Rutenberg, bien que situé juste à la frontière, n’est pas affecté par cette modification du contrôle des terres, a assuré Ronen Sahar.
« Personne n’y pense vraiment », a-t-elle dit. « Tout est discuté tranquillement. »
En 1927, l’ingénieur juif russe Pinhas Rutenberg concluait un accord avec l’émir Abdullah de Transjordanie pour construire une centrale électrique pour la région. La centrale et ses trois barrages ont fourni de l’électricité des deux côtés de la frontière jusqu’à ce qu’elle explose lors de la bataille de 1948 pour l’indépendance d’Israël.
Le kibboutz Gesher, construit ici en 1939, fut la première implantation dans la région à résister à une attaque de la Légion arabe, quand 120 membres se sont terrés dans le bunker pendant de nombreuses heures. Ce kibboutz a été reconstruit à proximité (le couple de restaurateurs loue le terrain au kibboutz).
Un portrait de Rutenberg, l’immigrant russe qui a fondé l’ancêtre de la Corporation électrique israélienne, est accroché dans le restaurant qui porte son nom. Le décor est simple et propre : huit tables en bois avec des chaises, des serviettes en tissu (« Je suis une adepte des serviettes lourdes », commente Ronen Sahar) et des assiettes pour les plats savoureux préparés par ses soins et son équipe dans la toute petite arrière-cuisine.
Les pains – tous faits-maison avec de la farine moulue à partir de leur propre blé – comprennent une focaccia au beurre et de généreuses tranches servies avec des fromages locaux et une confiture apportée de France l’été dernier. Les oignons rôtis sont remplis d’une pâte de tomates et de noix, et des tranches de radis frais sont garnies de cubes de fromage salé et d’une rondelle d’oignon vert.
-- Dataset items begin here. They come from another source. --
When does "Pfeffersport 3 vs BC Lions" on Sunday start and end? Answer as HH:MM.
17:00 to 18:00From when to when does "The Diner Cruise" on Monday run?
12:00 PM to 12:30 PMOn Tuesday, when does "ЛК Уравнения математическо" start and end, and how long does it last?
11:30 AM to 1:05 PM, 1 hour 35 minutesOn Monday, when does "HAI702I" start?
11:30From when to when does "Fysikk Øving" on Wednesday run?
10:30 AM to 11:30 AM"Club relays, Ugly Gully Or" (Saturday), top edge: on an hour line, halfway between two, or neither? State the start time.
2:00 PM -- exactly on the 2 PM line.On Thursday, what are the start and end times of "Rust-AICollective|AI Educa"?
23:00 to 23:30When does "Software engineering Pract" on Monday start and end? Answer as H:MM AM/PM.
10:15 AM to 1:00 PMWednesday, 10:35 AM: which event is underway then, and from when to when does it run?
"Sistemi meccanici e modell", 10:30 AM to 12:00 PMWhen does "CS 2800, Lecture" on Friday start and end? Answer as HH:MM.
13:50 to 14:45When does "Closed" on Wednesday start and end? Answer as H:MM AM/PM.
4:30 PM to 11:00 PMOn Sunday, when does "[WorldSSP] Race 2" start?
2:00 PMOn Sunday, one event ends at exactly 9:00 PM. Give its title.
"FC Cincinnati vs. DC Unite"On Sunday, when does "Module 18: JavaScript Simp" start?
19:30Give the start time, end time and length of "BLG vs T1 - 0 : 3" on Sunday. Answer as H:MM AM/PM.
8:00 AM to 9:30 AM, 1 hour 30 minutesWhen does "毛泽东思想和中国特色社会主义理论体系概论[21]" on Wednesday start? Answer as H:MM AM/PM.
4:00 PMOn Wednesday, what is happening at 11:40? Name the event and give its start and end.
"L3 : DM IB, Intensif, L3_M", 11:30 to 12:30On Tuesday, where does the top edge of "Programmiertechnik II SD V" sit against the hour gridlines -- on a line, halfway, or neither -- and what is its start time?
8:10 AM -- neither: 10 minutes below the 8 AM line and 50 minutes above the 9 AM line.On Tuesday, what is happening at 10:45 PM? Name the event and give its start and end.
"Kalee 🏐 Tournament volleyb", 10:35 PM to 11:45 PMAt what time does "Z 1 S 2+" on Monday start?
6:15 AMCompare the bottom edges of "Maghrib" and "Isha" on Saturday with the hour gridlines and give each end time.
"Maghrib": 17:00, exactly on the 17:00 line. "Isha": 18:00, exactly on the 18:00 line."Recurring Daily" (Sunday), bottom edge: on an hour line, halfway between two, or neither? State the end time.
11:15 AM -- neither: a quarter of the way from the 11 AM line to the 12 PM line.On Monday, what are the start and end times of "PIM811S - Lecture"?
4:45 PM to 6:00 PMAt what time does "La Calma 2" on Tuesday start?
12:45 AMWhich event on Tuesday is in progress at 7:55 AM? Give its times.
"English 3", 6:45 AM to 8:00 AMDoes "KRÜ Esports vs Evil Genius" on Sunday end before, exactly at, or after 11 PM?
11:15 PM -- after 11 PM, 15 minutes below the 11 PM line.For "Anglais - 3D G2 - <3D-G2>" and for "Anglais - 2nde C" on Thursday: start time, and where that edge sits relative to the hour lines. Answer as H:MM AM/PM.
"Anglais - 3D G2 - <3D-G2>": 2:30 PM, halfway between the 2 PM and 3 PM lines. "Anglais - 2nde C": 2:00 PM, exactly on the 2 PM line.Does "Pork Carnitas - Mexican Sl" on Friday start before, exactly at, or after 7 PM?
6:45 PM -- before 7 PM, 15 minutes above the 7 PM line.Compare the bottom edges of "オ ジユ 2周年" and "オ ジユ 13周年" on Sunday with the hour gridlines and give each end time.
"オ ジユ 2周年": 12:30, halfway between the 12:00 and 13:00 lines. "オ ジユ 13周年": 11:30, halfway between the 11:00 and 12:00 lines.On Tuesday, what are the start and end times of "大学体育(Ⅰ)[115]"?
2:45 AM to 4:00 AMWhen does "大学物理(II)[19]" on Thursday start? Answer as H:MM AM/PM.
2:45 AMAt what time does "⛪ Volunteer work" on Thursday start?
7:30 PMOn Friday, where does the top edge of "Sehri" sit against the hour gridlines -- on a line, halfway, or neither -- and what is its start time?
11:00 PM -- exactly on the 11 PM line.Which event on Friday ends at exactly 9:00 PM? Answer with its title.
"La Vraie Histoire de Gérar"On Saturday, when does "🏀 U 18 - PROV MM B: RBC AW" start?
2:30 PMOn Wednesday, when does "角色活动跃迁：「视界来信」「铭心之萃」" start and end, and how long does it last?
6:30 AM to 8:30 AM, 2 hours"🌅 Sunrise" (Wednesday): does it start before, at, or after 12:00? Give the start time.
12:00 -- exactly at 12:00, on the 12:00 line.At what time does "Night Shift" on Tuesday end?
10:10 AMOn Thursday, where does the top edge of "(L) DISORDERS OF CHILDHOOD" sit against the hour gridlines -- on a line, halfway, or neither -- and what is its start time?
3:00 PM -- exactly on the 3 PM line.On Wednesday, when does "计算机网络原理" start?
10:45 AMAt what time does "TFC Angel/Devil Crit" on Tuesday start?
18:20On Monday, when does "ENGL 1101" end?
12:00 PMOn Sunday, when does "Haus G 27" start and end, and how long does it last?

Le premier plat se compose d’un topinambour crémeux saupoudré de chips de topinambour salées, d’un morceau de chou rôti et de lentilles noires chaudes servies avec de l’aubergine fumée et de la crème fraîche, le tout servi sur une poterie fabriquée par un céramiste du coin.
Et ce n’est que le premier plat. Le bœuf et la volaille élevés localement sont également au menu, ainsi que des morceaux de poisson (ils recherchent un fournisseur bio pour leurs fruits de mer) dans une savoureuse assiette de riz sauvage et de légumes grillés. Ils énumèrent chacun de leurs fournisseurs – tous situés à moins d’une demi-heure de route – sur la dernière page du menu dactylographié, car ils font tous partie de l’histoire de ce restaurant.
Ce n’est pas le seul restaurant raffiné de la région ; ils sont 19 dans la région de la vallée du Jourdain, sans compter les chaînes de restauration rapide situées non loin, à la jonction de Tzemah, près de la mer de Galilée.
Leurs clients sont des visiteurs et des touristes étrangers qui s’arrêtent pour déjeuner ou dîner en route vers le nord (ils servent également le brunch le vendredi et le samedi, et le restaurant est fermé le dimanche).
« Nous continuons d’apprendre de nouvelles choses », a indiqué Ronen Sahar, qui se met quotidiennement en quête de légumes verts servis pendant les mois d’hiver, ainsi que de câpres, d’arroche et de ficoïde. « Nous n’avions pas cette vision particulière. Chaque étape apporte en quelque sorte la suivante. »
Elle sonde les terres tout autour, y compris à l’intérieur de la clôture frontalière, ouvrant la serrure avec une clé empruntée au seul soldat israélien qui fait son service ici.
Des panneaux en chinois sont accrochés à la clôture, pour les ouvriers chinois qui vivent et travaillent dans la région sur une nouvelle centrale électrique construite par Israël.
« Ils se promènent beaucoup, et les frontières n’ont pas beaucoup d’importance pour eux », explique Ronen Sahar.
La frontière ne semble pas non plus perturber le duo de restaurateurs.
Ils vivaient à Tel Aviv, où lui travaillait comme chef cuisinier et elle était une experte en vin affairée à conseiller et à en acheter pour différentes entreprises, lorsqu’ils ont réalisé que leur vie de jeunes parents d’une fille (ils ont maintenant deux enfants) était tout simplement trop compliquée.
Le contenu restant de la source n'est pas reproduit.